» **Exercise details**
Copy out the records verbatim, starting from the beginning of the records and continuing through the line containing "14) student [382,166,401,201]", with both ends included. Omit the pictures from your answer.

» **Dataset**
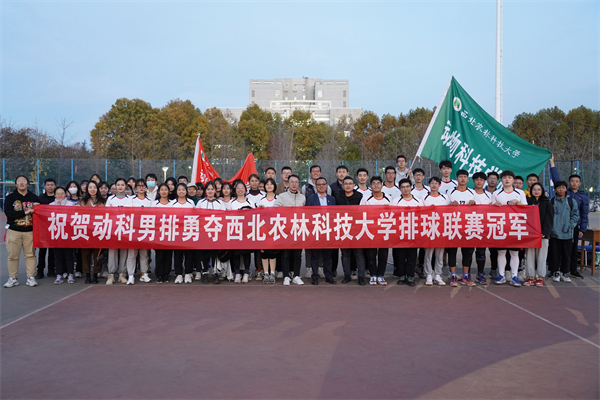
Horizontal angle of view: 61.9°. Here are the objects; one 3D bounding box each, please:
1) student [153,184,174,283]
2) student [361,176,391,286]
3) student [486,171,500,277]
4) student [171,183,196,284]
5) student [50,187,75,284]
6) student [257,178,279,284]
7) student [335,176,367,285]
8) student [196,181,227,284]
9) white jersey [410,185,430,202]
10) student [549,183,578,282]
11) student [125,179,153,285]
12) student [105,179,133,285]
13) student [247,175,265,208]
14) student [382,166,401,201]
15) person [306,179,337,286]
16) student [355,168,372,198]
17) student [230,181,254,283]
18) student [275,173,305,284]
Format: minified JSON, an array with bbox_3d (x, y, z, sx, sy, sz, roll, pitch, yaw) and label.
[{"bbox_3d":[-2.206,0.532,8.090,0.460,1.593,0.360,0,1,-3],"label":"student"},{"bbox_3d":[1.206,0.480,7.880,0.500,1.700,0.340,0,0,3],"label":"student"},{"bbox_3d":[3.393,0.432,8.766,0.500,1.846,0.360,0,1,5],"label":"student"},{"bbox_3d":[-1.854,0.529,7.991,0.430,1.591,0.380,0,1,-6],"label":"student"},{"bbox_3d":[-3.800,0.563,8.000,0.450,1.532,0.320,0,0,-10],"label":"student"},{"bbox_3d":[-0.516,0.497,8.128,0.450,1.683,0.380,0,1,0],"label":"student"},{"bbox_3d":[0.791,0.480,7.880,0.500,1.700,0.340,0,0,2],"label":"student"},{"bbox_3d":[-1.425,0.512,8.009,0.470,1.624,0.380,0,1,-7],"label":"student"},{"bbox_3d":[2.077,0.060,8.620,0.460,0.660,0.300,0,1,3],"label":"white jersey"},{"bbox_3d":[4.465,0.524,8.421,0.500,1.682,0.360,0,1,7],"label":"student"},{"bbox_3d":[-2.571,0.496,7.990,0.480,1.663,0.380,0,1,-3],"label":"student"},{"bbox_3d":[-2.871,0.494,7.930,0.450,1.670,0.320,0,0,-7],"label":"student"},{"bbox_3d":[-0.763,0.451,8.434,0.460,1.764,0.360,0,1,0],"label":"student"},{"bbox_3d":[1.546,0.380,8.450,0.480,1.893,0.330,0,0,3],"label":"student"},{"bbox_3d":[0.353,0.488,8.085,0.540,1.711,0.380,0,1,0],"label":"person"},{"bbox_3d":[1.067,0.401,8.400,0.480,1.853,0.330,0,0,2],"label":"student"},{"bbox_3d":[-0.924,0.515,8.035,0.430,1.618,0.380,0,1,-5],"label":"student"},{"bbox_3d":[-0.145,0.469,7.880,0.500,1.720,0.340,0,0,-2],"label":"student"}]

» **Result of the exercise**
Horizontal angle of view: 61.9°. Here are the objects; one 3D bounding box each, please:
1) student [153,184,174,283]
2) student [361,176,391,286]
3) student [486,171,500,277]
4) student [171,183,196,284]
5) student [50,187,75,284]
6) student [257,178,279,284]
7) student [335,176,367,285]
8) student [196,181,227,284]
9) white jersey [410,185,430,202]
10) student [549,183,578,282]
11) student [125,179,153,285]
12) student [105,179,133,285]
13) student [247,175,265,208]
14) student [382,166,401,201]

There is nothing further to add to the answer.